Furthermore are you saying that parents and people buying for kids aren't going to be the main toy market and that therefore far more deluxes and basics are going to be sold than Megas due to cost (people might spend $30 on a child's friend for a birthday party, but they're not about to spend $50 on them). Bundling basics up as Deluxes or Megas pushes them into a higher price point and makes purchases of them less frequent.
Which raises a couple of interesting points which goes back to what I was saying. You said you looked at deluxes only, but most of the 2nd sereis of BM toys were basics and almost all the villains in RiD were Megas or Supers. You bring up going back to Armada, which is interesting because RiD and Beast Machines had shocking omissions in what was available here (to the point where RiD had the practically the same bad guy availability as the Skeleton Warriors toyline did).
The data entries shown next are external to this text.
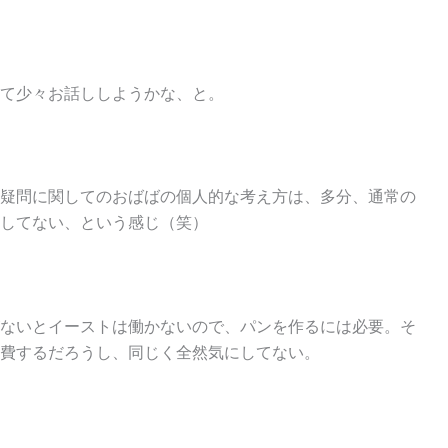
て少々お話ししようかな、と。
疑問に関してのおばばの個人的な考え方は、多分、通常の
してない、という感じ（笑）
ないとイーストは働かないので、パンを作るには必要。そ
費するだろうし、同じく全然気にしてない。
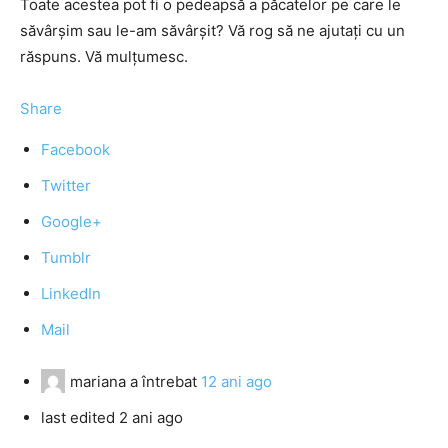
Toate acestea pot fi o pedeapsă a păcatelor pe care le
săvârșim sau le-am săvârșit? Vă rog să ne ajutați cu un
răspuns. Vă mulțumesc.
Share
Facebook
Twitter
Google+
Tumblr
LinkedIn
Mail
mariana
a întrebat
12 ani ago
last edited 2 ani ago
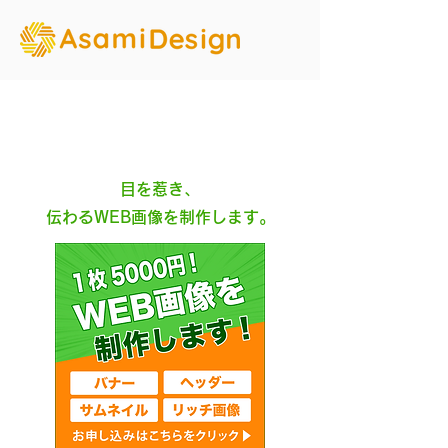
​バナー/サムネイル
​目を惹き、
伝わるWEB画像を制作します。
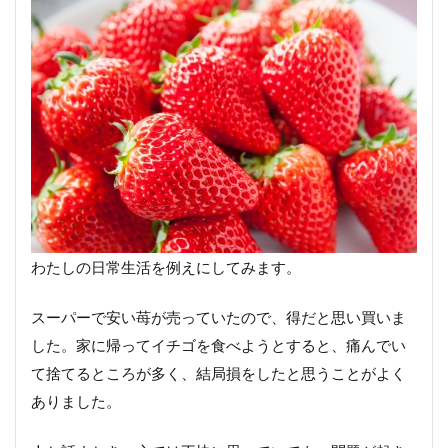
し
ま
う
結局
得し
な
い！
その
理由
ち
ょ
っ
と
わたしの日常生活を例えにしてみます。
脱
線
スーパーで安い苺が売っていたので、得だと思い買いま
こん
した。家に帰ってイチゴを食べようとすると、痛んでい
な損
得勘
て捨てるところが多く、結局損をしたと思うことがよく
定に
ありました。
辟
易！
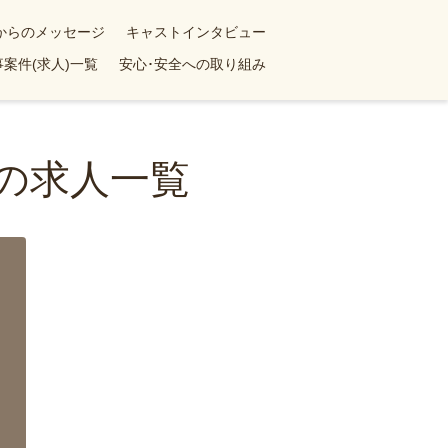
yからのメッセージ
キャストインタビュー
案件(求人)一覧
安心･安全への取り組み
婦の求人一覧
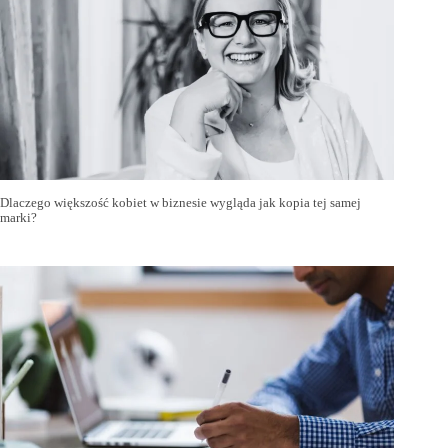
Dlaczego większość kobiet w biznesie wygląda jak kopia tej samej
marki?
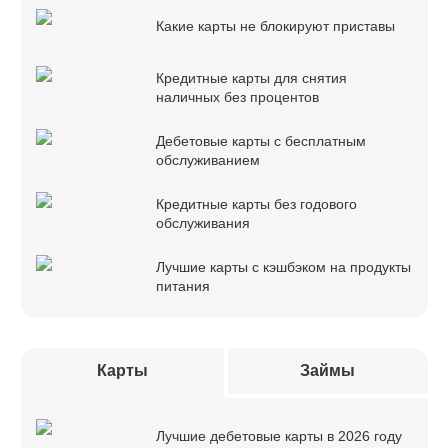
Какие карты не блокируют приставы
Кредитные карты для снятия
наличных без процентов
Дебетовые карты с бесплатным
обслуживанием
Кредитные карты без годового
обслуживания
Лучшие карты с кэшбэком на продукты
питания
Карты
Займы
Лучшие дебетовые карты в 2026 году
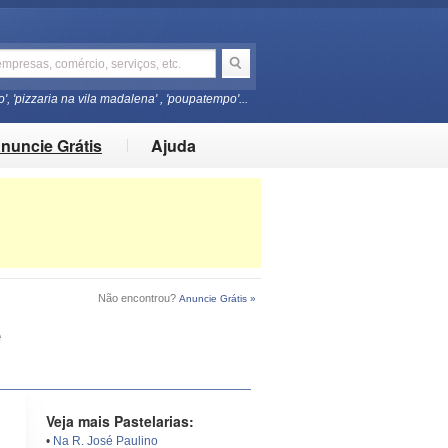
o', 'pizzaria na vila madalena' , 'poupatempo'...
nuncie Grátis
Ajuda
Não encontrou?
Anuncie Grátis »
e
Veja mais Pastelarias:
•
Na R. José Paulino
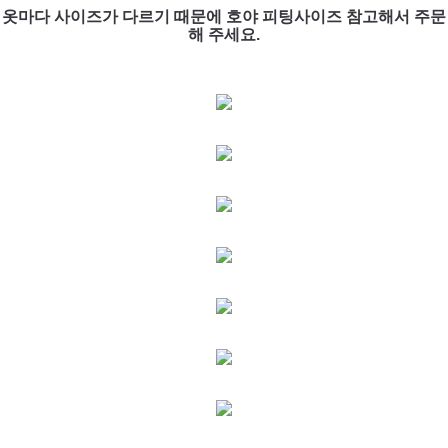
옷마다 사이즈가 다르기 때문에 호야 피팅사이즈 참고해서 주문
해 주세요.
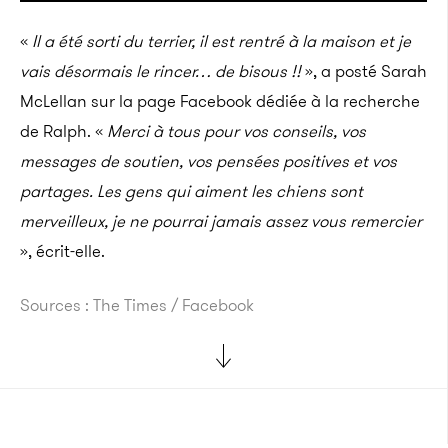
«
Il a été sorti du terrier, il est rentré à la maison et je
vais désormais le rincer… de bisous !!
», a posté Sarah
McLellan sur la page Facebook dédiée à la recherche
de Ralph. «
Merci à tous pour vos conseils, vos
messages de soutien, vos pensées positives et vos
partages. Les gens qui aiment les chiens sont
merveilleux, je ne pourrai jamais assez vous remercier
», écrit-elle.
Sources : The Times / Facebook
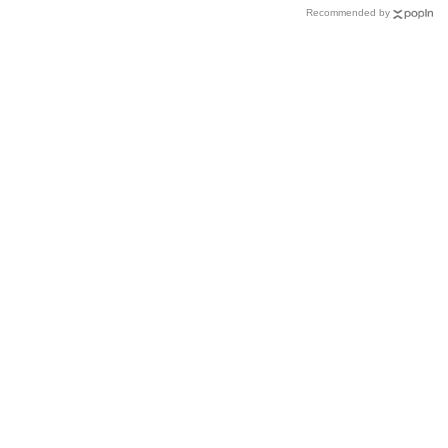
Recommended by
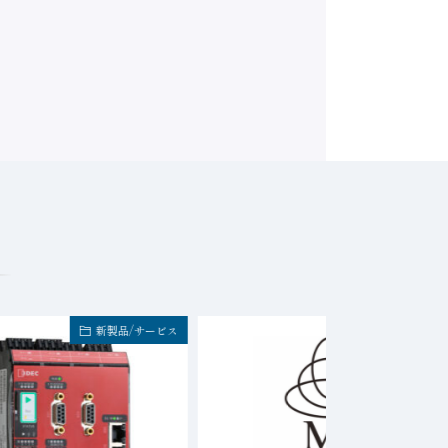
新製品/サービス
イベント・セミナ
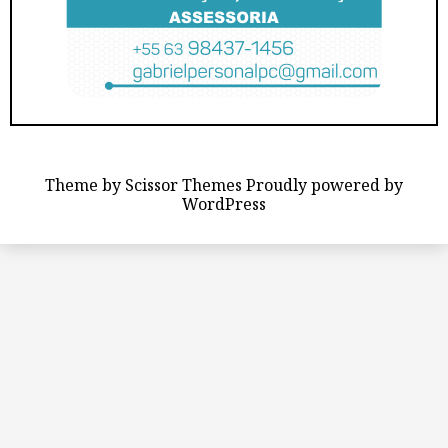
Theme by
Scissor Themes
Proudly powered by
WordPress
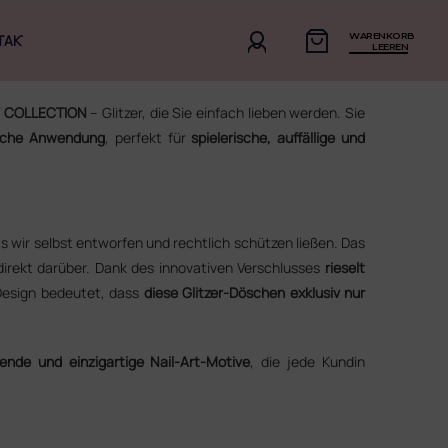
WARENKORB
TAKT
LEEREN
 COLLECTION
– Glitzer, die Sie einfach lieben werden. Sie
fache Anwendung
, perfekt für
spielerische, auffällige und
as wir selbst entworfen und rechtlich schützen ließen. Das
irekt darüber. Dank des innovativen Verschlusses
rieselt
 Design bedeutet, dass
diese Glitzer-Döschen exklusiv nur
hlende und einzigartige Nail-Art-Motive
, die jede Kundin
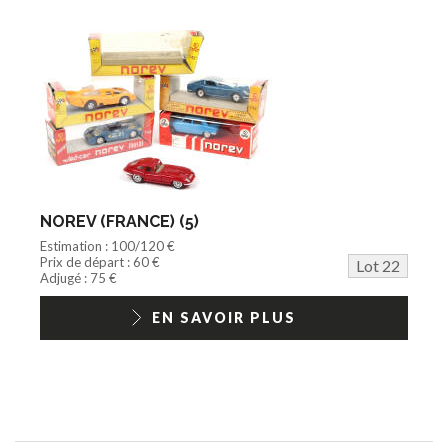
NOREV (FRANCE) (5)
Estimation : 100/120 €
Prix de départ : 60 €
Lot 22
Adjugé : 75 €
EN SAVOIR PLUS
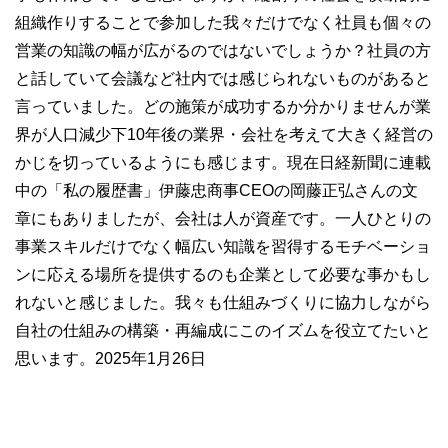
組織作りすることで参加した我々だけでなく社員も個々の
営業の知識の幅が広がるのではないでしょうか？社員の方
と話していて会議など社内では感じられないものがあると
言っていました。どの施策が成功するか分かりませんが業
界が人口減少下10年後の業界・会社を考えて大きく経営の
かじを切っているようにも感じます。現在日経新聞に連載
中の「私の履歴書」伊藤忠商事CEOの岡藤正弘さんの文
章にもありましたが、会社は人が資産です。一人ひとりの
事業スキルだけでなく幅広い知識を習得するモチベーショ
ンに応える場所を提供するのも企業として必要な事かもし
れないと感じました。我々も仕組みづくりに協力しながら
自社の仕組みの構築・再編成にこのイズムを役立てたいと
思います。2025年1月26日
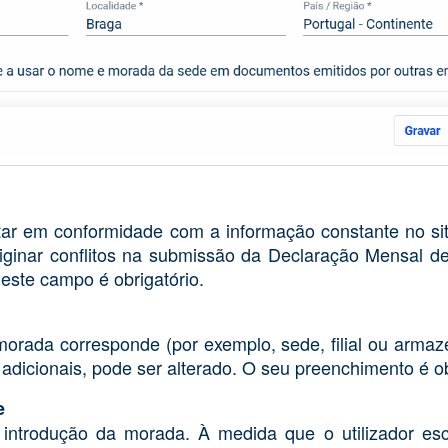
star em conformidade com a informação constante no s
riginar conflitos na submissão da Declaração Mensal 
este campo é obrigatório.
 morada corresponde (por exemplo, sede, filial ou arma
adicionais, pode ser alterado. O seu preenchimento é ob
e
a introdução da morada. À medida que o utilizador es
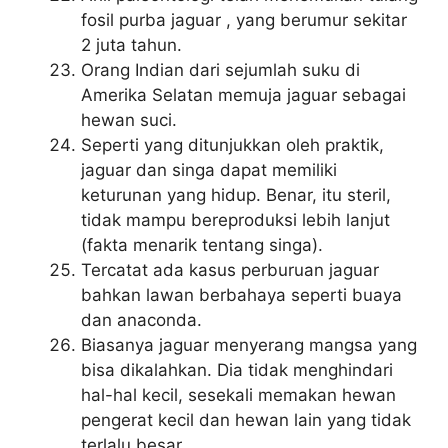
fosil purba jaguar , yang berumur sekitar
2 juta tahun.
Orang Indian dari sejumlah suku di
Amerika Selatan memuja jaguar sebagai
hewan suci.
Seperti yang ditunjukkan oleh praktik,
jaguar dan singa dapat memiliki
keturunan yang hidup. Benar, itu steril,
tidak mampu bereproduksi lebih lanjut
(fakta menarik tentang singa).
Tercatat ada kasus perburuan jaguar
bahkan lawan berbahaya seperti buaya
dan anaconda.
Biasanya jaguar menyerang mangsa yang
bisa dikalahkan. Dia tidak menghindari
hal-hal kecil, sesekali memakan hewan
pengerat kecil dan hewan lain yang tidak
terlalu besar.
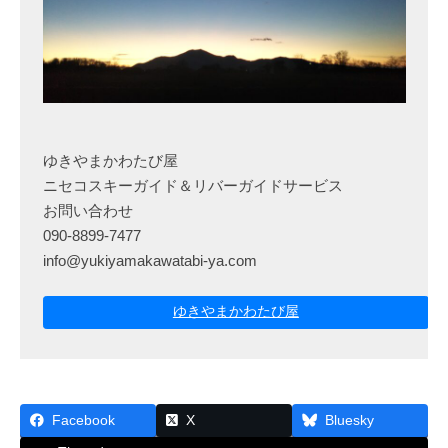
ゆきやまかわたび屋
ニセコスキーガイド＆リバーガイドサービス
お問い合わせ
090-8899-7477
info@yukiyamakawatabi-ya.com
ゆきやまかわたび屋
Facebook
X
Bluesky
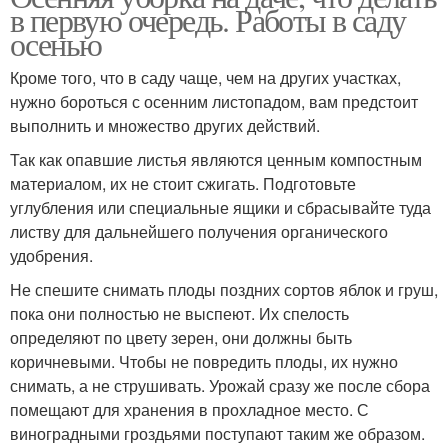
в первую очередь. Работы в саду
осенью
Кроме того, что в саду чаще, чем на других участках,
нужно бороться с осенним листопадом, вам предстоит
выполнить и множество других действий.
Так как опавшие листья являются ценным компостным
материалом, их не стоит сжигать. Подготовьте
углубления или специальные ящики и сбрасывайте туда
листву для дальнейшего получения органического
удобрения.
Не спешите снимать плоды поздних сортов яблок и груш,
пока они полностью не выспеют. Их спелость
определяют по цвету зерен, они должны быть
коричневыми. Чтобы не повредить плоды, их нужно
снимать, а не струшивать. Урожай сразу же после сбора
помещают для хранения в прохладное место. С
виноградными гроздьями поступают таким же образом.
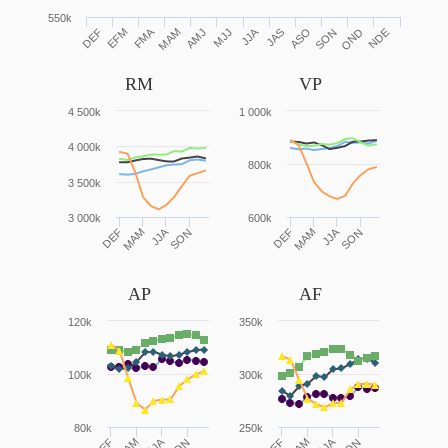
550k
FMA
JJA
MJJ
ASO
NDE
DEF
MAM
SON
EFM
AMJ
JAS
OND
RM
VP
4 500k
1 000k
4 000k
800k
3 500k
3 000k
600k
JJA
JJA
DEF
MAM
SON
DEF
MAM
SON
AP
AF
120k
350k
100k
300k
80k
250k
JJA
JJA
DEF
DEF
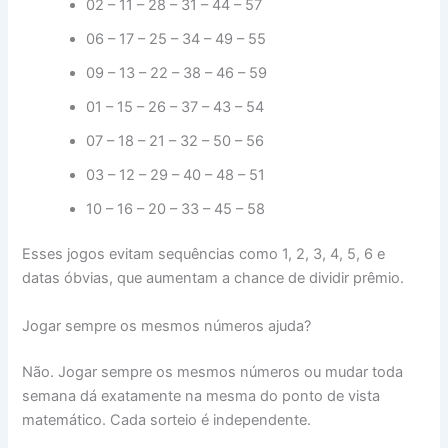
02 – 11 – 28 – 31 – 44 – 57
06 – 17 – 25 – 34 – 49 – 55
09 – 13 – 22 – 38 – 46 – 59
01 – 15 – 26 – 37 – 43 – 54
07 – 18 – 21 – 32 – 50 – 56
03 – 12 – 29 – 40 – 48 – 51
10 – 16 – 20 – 33 – 45 – 58
Esses jogos evitam sequências como 1, 2, 3, 4, 5, 6 e
datas óbvias, que aumentam a chance de dividir prêmio.
Jogar sempre os mesmos números ajuda?
Não. Jogar sempre os mesmos números ou mudar toda
semana dá exatamente na mesma do ponto de vista
matemático. Cada sorteio é independente.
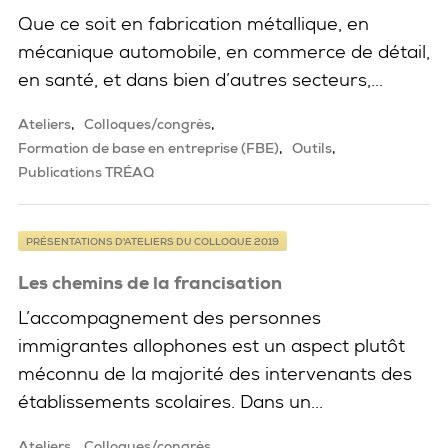
Que ce soit en fabrication métallique, en
mécanique automobile, en commerce de détail,
en santé, et dans bien d’autres secteurs,...
Ateliers
Colloques/congrès
Formation de base en entreprise (FBE)
Outils
Publications TRÉAQ
PRÉSENTATIONS D'ATELIERS DU COLLOQUE 2019
Les chemins de la francisation
L’accompagnement des personnes
immigrantes allophones est un aspect plutôt
méconnu de la majorité des intervenants des
établissements scolaires. Dans un...
Ateliers
Colloques/congrès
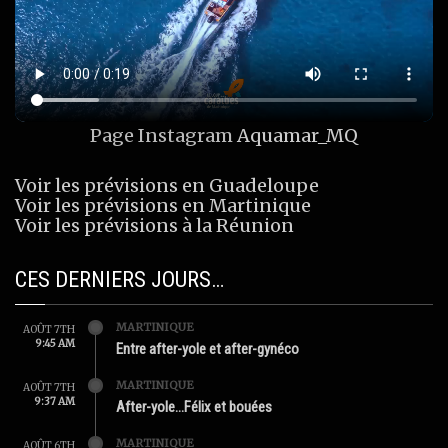
Page Instagram
Aquamar_MQ
Voir les prévisions en Guadeloupe
Voir les prévisions en Martinique
Voir les prévisions à la Réunion
CES DERNIERS JOURS…
MARTINIQUE
AOÛT 7TH
9:45 AM
Entre after-yole et after-gynéco
MARTINIQUE
AOÛT 7TH
9:37 AM
After-yole…Félix et bouées
MARTINIQUE
AOÛT 6TH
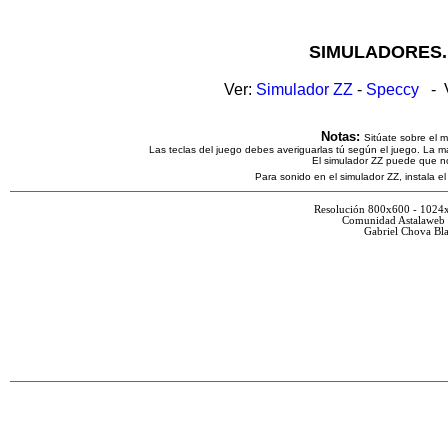
SIMULADORES.
Ver:
Simulador ZZ
-
Speccy
- V
Notas:
Sitúate sobre el 
Las teclas del juego debes averiguarlas tú según el juego. La ma
El simulador ZZ puede que n
Para sonido en el simulador ZZ, instala e
Resolución 800x600 - 1024
Comunidad Astalaweb 
Gabriel Chova Bla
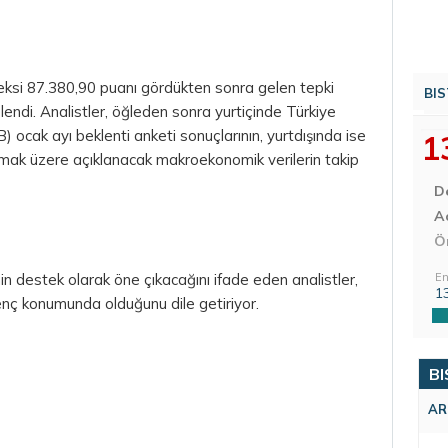
ksi 87.380,90 puanı gördükten sonra gelen tepki
BIS
lendi. Analistler, öğleden sonra yurtiçinde Türkiye
ocak ayı beklenti anketi sonuçlarının, yurtdışında ise
1
ak üzere açıklanacak makroekonomik verilerin takip
D
Aç
Ö
En
n destek olarak öne çıkacağını ifade eden analistler,
1
enç konumunda olduğunu dile getiriyor.
BI
AR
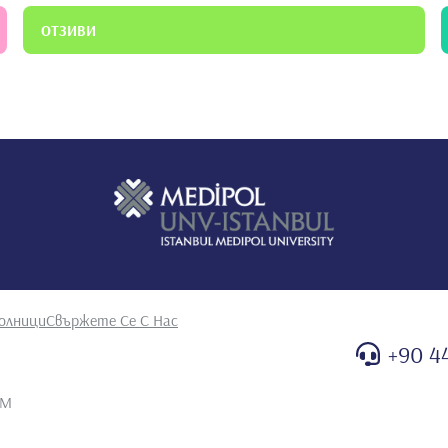
ОТЗИВИ
олници
Свържете Се С Нас
+90 4
PM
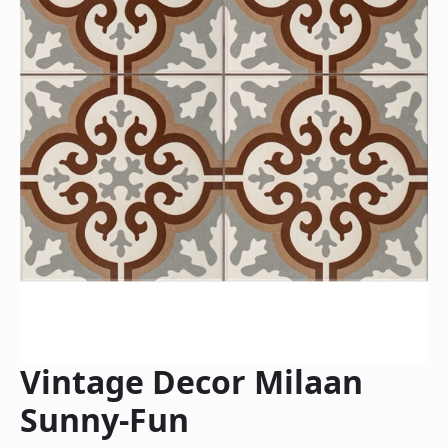
Vintage Decor Milaan
Sunny-Fun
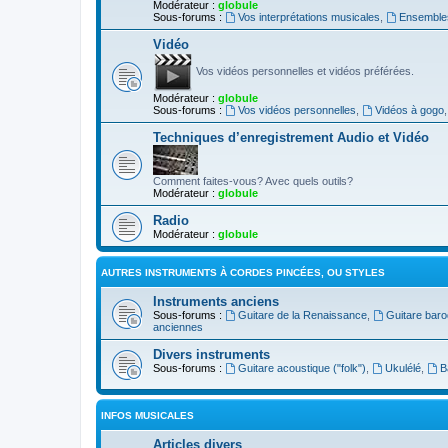
Modérateur :
globule
Sous-forums :
Vos interprétations musicales
,
Ensembles
Vidéo
Vos vidéos personnelles et vidéos préférées.
Modérateur :
globule
Sous-forums :
Vos vidéos personnelles
,
Vidéos à gogo
Techniques d’enregistrement Audio et Vidéo
Comment faites-vous? Avec quels outils?
Modérateur :
globule
Radio
Modérateur :
globule
AUTRES INSTRUMENTS À CORDES PINCÉES, OU STYLES
Instruments anciens
Sous-forums :
Guitare de la Renaissance
,
Guitare bar
anciennes
Divers instruments
Sous-forums :
Guitare acoustique ("folk")
,
Ukulélé
,
B
INFOS MUSICALES
Articles divers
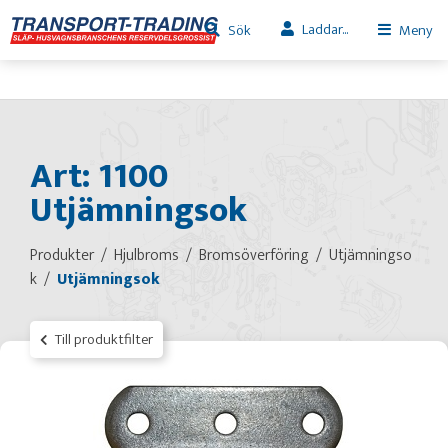
Laddar...
Sök
Meny
Art: 1100
Utjämningsok
Produkter
Hjulbroms
Bromsöverföring
Utjämningso
k
Utjämningsok
Till produktfilter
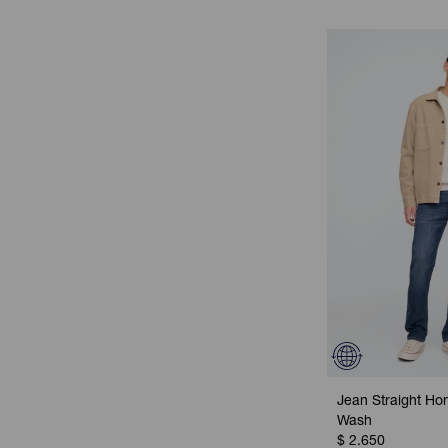
Jean Straight H
Wash
$
2.650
A major retailer picking it up as an exclusive in a bulk lot and selling it off at clearance prices in bundles is something you class as a near miss. It's a situation where something is avoided in spite of an endemic problem. We got lucky with Soundwave, but as nothing has changed, when will it happen again? Or will we be saddled with another situation like G1 colour scheme Movie Jazz, where people have to pay $50 to get a deluxe figure locally?
Why is it so "inconvenient" to say that Hasbro has become a victim of its own success through suffering from the apathy that comes from markets where there is a lack of competition.
This has been a long term problem and now it's starting to clearly make itself visible once more. Why shouldn't this be something Hasbro is criticised over (with an eye to them possibly re-evaluating their approach to case assortment arangements, be it through sitting down with retail buyers, different case assortments for foreign markets,etc)?